Brief → All of the records below are to be output exactly; no image belongs in the result.

[Items from a data source]
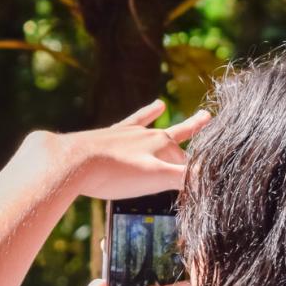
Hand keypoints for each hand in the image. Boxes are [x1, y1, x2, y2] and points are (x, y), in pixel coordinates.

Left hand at [44, 99, 210, 199]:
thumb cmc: (115, 173)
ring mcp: (133, 134)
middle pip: (178, 146)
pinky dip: (149, 112)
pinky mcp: (115, 134)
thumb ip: (185, 178)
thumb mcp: (155, 178)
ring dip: (184, 125)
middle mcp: (151, 136)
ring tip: (204, 115)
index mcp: (163, 146)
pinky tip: (158, 105)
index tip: (207, 180)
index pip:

Solution to the exercise →
Hand keypoints for each hand in the image. Boxes are [x1, y1, x2, y2] and points are (x, y), in pixel coordinates.

Left hand at [44, 99, 210, 199]:
thumb cmc: (115, 173)
ring mcp: (133, 134)
middle pip: (178, 146)
pinky dip: (149, 112)
pinky mcp: (115, 134)
thumb ip: (185, 178)
thumb mcp: (155, 178)
ring dip: (184, 125)
middle mcp: (151, 136)
ring tip: (204, 115)
index mcp: (163, 146)
pinky tip: (158, 105)
index tip: (207, 180)
index pip:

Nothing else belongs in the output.